Constipation has a wide range of causes and risk factors ranging from poor diet to more serious disorders. In terms of how our bodies operate, the causes of constipation fall into three categories:

  • Slow transit: When stool doesn't move through your digestive tract quickly enough, you can become constipated. Risk factors for slow transit include a low-fiber diet, dehydration and taking certain drugs, such as narcotic pain medication or antidepressants. Intestinal obstruction is another potential cause, which may arise from a bowel blockage, narrow areas in the intestines called strictures or even cancer.
  • Nerve signaling problems: Neurological (nerve) problems can impact the movement of stool in the digestive tract. Constipation can be an issue for people with conditions such as Parkinson's disease and multiple sclerosis.
  • Pelvic floor dysfunction: Pelvic muscle weakness and other muscle function problems are a major contributor to constipation. The muscles in the pelvic floor have to work in a very particular way in order for stool to move through the rectum.

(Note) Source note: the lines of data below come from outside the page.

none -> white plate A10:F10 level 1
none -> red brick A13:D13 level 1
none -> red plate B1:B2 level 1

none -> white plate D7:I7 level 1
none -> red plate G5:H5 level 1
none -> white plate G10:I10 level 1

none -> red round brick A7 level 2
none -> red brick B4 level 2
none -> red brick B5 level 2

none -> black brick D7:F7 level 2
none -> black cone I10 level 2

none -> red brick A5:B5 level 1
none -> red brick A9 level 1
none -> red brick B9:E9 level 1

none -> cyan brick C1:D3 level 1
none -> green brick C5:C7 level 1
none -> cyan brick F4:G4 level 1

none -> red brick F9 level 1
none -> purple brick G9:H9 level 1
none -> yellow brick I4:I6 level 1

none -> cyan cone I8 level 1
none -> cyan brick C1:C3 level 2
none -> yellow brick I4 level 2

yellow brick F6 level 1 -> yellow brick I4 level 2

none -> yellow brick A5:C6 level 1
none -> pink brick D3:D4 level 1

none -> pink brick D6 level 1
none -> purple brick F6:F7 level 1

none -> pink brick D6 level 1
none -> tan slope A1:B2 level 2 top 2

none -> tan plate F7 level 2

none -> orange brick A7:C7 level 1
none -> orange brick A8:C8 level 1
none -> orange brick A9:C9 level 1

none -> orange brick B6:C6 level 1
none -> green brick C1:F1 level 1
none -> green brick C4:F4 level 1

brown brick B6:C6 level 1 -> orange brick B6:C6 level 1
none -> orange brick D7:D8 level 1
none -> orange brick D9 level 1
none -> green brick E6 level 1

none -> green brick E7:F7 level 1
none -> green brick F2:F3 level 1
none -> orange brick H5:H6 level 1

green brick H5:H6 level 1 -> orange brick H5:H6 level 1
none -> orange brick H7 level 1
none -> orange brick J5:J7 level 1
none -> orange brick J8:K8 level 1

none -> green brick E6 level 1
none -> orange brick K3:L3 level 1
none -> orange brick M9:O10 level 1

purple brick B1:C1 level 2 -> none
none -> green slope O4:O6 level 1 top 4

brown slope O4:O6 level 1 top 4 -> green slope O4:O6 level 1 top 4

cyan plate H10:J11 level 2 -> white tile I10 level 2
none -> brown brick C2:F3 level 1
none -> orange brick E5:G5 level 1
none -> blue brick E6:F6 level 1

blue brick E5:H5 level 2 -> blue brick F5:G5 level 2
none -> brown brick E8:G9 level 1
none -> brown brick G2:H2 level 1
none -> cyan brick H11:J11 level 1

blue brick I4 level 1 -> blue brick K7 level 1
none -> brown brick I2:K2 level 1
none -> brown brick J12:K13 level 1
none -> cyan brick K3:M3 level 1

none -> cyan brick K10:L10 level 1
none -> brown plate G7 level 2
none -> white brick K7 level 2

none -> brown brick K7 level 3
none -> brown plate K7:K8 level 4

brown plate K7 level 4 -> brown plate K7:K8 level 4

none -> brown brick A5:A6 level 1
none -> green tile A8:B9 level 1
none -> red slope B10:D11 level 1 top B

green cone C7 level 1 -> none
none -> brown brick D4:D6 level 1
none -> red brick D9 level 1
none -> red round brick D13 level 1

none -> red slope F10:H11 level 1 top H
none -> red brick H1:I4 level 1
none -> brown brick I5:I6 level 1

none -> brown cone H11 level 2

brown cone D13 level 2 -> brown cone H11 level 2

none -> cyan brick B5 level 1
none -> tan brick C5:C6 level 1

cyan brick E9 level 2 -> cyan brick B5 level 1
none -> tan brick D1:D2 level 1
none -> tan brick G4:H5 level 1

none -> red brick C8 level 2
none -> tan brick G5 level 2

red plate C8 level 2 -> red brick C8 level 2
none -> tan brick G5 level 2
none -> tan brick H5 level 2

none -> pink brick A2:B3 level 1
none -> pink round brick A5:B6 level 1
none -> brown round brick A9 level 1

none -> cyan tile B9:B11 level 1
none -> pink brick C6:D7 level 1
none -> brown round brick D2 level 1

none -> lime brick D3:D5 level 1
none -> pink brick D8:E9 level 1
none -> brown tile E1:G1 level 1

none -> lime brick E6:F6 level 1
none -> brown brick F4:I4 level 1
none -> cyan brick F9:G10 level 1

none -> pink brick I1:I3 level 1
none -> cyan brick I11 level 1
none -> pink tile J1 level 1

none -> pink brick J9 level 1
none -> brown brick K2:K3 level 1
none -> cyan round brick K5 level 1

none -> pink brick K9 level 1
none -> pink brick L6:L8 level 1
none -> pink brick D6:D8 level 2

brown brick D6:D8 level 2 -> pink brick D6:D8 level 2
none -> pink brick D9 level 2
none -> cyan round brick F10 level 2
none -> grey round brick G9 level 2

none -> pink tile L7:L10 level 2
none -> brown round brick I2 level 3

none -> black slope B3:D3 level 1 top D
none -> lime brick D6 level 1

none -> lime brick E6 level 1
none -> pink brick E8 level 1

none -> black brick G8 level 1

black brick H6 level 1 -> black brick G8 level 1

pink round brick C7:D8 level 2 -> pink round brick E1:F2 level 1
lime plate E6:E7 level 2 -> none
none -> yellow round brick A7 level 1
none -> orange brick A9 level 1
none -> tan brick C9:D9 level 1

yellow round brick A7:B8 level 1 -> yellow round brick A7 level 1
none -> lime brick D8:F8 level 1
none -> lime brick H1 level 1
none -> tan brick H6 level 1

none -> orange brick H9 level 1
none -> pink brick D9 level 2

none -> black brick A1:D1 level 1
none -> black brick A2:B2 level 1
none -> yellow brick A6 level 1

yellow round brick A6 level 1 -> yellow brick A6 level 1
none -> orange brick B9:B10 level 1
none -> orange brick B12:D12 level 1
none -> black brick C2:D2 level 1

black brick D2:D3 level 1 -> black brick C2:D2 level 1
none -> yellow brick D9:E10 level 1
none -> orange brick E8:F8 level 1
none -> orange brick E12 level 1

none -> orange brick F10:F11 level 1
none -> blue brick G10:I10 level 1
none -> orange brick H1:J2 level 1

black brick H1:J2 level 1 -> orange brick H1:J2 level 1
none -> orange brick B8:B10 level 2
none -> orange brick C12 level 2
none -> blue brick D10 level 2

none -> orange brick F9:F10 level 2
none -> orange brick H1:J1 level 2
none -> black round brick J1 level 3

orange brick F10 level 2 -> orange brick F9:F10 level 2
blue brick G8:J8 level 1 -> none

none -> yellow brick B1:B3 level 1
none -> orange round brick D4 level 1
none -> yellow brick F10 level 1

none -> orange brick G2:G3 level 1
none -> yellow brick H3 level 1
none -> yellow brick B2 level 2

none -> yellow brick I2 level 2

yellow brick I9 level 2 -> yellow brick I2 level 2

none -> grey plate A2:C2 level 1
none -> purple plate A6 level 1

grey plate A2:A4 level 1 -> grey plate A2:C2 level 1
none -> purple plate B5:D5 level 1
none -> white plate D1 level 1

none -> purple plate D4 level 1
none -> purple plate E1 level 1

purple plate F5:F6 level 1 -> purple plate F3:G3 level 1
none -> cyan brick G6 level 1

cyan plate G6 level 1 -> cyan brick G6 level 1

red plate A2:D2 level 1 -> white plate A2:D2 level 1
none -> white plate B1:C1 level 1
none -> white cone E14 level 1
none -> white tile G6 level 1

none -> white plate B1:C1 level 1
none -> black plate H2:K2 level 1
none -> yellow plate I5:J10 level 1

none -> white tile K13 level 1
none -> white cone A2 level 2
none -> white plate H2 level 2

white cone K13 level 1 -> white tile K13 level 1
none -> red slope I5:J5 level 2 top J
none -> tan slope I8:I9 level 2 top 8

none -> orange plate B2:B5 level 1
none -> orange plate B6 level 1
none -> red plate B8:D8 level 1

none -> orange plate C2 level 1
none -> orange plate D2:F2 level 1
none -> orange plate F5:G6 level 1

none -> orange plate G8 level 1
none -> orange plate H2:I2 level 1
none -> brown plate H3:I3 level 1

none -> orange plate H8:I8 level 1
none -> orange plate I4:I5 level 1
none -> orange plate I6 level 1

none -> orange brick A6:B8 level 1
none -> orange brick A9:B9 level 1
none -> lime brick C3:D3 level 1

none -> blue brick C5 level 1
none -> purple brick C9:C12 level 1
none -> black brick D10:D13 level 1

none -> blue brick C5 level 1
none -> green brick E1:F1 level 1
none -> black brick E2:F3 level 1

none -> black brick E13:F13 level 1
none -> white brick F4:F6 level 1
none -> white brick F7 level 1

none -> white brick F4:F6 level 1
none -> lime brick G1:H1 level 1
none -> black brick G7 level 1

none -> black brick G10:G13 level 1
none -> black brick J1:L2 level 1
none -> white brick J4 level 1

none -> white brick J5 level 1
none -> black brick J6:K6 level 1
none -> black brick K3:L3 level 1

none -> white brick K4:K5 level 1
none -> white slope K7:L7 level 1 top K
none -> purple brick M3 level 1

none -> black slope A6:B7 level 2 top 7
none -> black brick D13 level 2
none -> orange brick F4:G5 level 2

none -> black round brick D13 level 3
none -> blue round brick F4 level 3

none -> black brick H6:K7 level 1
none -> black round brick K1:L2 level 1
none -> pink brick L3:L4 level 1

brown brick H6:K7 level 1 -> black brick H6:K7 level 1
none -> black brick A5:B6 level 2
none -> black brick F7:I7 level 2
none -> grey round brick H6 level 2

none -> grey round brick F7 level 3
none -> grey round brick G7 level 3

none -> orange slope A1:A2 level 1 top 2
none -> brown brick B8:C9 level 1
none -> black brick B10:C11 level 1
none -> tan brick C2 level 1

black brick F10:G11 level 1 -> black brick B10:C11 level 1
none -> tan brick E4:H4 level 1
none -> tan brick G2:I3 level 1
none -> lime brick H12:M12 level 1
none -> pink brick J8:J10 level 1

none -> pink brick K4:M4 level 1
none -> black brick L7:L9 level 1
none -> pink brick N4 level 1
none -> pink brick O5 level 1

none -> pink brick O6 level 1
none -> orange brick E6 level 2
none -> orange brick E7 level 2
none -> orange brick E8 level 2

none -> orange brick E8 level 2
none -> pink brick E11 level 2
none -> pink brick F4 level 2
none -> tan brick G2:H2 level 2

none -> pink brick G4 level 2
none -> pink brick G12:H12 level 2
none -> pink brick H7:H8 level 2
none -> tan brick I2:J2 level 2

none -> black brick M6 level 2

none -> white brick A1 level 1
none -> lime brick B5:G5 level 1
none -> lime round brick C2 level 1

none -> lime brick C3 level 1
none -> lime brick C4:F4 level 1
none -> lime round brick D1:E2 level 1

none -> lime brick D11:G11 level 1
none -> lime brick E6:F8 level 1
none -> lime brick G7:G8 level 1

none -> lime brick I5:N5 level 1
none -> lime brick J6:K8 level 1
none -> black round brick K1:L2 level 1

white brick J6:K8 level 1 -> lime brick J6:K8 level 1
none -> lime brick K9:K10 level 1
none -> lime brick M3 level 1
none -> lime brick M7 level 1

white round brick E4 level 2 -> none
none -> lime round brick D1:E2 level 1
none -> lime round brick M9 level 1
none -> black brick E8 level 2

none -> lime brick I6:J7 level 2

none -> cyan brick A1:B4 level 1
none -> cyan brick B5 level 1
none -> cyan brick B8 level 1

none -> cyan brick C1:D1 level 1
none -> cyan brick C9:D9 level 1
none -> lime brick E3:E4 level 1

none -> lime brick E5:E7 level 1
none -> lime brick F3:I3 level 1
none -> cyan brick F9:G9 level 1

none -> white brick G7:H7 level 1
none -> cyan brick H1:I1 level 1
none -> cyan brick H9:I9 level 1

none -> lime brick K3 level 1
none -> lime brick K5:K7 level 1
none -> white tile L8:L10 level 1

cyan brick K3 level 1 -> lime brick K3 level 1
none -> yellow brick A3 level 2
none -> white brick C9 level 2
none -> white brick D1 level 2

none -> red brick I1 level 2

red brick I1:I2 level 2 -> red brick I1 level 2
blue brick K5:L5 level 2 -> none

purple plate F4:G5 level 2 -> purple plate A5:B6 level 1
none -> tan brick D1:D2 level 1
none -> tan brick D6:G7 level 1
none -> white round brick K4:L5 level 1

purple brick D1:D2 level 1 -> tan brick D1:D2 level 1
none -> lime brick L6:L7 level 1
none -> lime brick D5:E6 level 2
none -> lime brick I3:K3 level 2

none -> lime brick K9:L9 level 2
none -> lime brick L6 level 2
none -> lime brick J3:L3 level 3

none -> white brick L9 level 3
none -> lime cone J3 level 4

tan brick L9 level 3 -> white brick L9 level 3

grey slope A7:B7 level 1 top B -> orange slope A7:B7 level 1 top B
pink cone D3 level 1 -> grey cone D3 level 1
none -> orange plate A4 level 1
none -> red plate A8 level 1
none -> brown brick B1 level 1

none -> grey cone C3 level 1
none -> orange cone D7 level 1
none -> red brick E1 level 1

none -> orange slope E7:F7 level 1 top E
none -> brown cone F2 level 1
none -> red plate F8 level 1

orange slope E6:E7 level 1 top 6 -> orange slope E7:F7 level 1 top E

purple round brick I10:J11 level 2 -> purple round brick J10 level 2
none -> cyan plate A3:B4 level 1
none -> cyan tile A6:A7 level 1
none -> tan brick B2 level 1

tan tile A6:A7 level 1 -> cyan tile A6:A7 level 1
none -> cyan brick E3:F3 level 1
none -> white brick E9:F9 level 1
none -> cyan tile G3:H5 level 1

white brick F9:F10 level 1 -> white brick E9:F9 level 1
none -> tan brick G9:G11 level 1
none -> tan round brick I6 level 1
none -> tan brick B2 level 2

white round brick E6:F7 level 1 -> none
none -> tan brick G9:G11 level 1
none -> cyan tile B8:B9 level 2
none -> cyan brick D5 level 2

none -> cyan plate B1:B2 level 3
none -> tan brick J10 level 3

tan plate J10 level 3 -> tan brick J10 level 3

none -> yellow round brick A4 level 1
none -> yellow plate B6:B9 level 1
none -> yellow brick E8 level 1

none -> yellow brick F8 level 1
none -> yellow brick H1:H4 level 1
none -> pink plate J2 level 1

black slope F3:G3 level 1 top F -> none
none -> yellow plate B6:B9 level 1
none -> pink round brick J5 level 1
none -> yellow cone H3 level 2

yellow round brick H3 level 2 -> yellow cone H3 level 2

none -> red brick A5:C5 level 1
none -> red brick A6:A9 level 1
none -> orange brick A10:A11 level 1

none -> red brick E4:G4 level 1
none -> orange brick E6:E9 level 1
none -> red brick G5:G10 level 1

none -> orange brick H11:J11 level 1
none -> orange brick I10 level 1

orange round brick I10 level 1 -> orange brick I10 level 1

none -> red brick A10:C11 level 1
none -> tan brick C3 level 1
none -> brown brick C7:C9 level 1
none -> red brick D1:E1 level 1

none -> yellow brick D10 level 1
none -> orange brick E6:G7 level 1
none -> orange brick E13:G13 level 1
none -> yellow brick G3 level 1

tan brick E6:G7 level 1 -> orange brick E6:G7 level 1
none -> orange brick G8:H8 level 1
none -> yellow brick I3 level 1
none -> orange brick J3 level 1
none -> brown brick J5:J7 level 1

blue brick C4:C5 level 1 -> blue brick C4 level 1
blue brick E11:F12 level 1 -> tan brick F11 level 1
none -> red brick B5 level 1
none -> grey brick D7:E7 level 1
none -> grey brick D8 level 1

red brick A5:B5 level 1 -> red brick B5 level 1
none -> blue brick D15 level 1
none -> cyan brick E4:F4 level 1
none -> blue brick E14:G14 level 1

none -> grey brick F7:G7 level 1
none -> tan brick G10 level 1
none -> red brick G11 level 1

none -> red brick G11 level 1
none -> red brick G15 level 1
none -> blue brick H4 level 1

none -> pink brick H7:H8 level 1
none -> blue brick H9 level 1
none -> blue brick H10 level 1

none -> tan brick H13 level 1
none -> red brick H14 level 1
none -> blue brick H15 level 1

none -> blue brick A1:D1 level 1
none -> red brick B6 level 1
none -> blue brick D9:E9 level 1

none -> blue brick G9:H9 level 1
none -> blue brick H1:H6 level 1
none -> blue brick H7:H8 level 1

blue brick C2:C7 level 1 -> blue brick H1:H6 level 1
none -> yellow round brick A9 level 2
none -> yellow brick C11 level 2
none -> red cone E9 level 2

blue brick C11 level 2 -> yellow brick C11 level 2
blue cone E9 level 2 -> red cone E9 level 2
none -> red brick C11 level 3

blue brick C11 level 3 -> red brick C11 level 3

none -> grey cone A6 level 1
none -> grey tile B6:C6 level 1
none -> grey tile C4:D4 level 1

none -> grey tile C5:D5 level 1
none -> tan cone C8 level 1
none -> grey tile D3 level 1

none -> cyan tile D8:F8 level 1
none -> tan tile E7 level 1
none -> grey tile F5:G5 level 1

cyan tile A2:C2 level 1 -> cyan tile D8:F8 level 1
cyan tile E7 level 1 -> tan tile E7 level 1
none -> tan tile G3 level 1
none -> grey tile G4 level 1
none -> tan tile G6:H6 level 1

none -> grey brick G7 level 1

How to Prevent Constipation

The good news is that if you have mild constipation, simple lifestyle changes can help manage the condition. Prevention tips include:

  • Increasing your fiber intake: Fiber-rich foods, such as fruits, vegetables and whole grains, all help improve gut function. If you have bowel sensitivity, you'll want to avoid high-fructose fruits, such as apples, pears and watermelon, which can cause gas.
  • Getting more exercise: Regular exercise can help keep stool moving through the colon.
  • Drinking more water: Aim for eight glasses daily, and avoid caffeine, as it can be dehydrating.
  • Go when you feel like it: When you feel the urge to go, don't wait.

When to See a Doctor About Constipation

If increasing fiber intake, exercise and hydration don't solve the problem, your constipation may be characterized as chronic. Depending on the cause of chronic constipation, you may need physical therapy or even low-dose laxatives to treat the problem.

For chronic constipation, it's important to meet with a professional who can help guide you to the right kind of therapy. This is especially important if you have any warning signs of disease, such as weight loss, bleeding or pain, or stools that become pencil-thin and stay that way.

All things considered, you should see a doctor if constipation or any other physical discomfort is interfering with your daily life.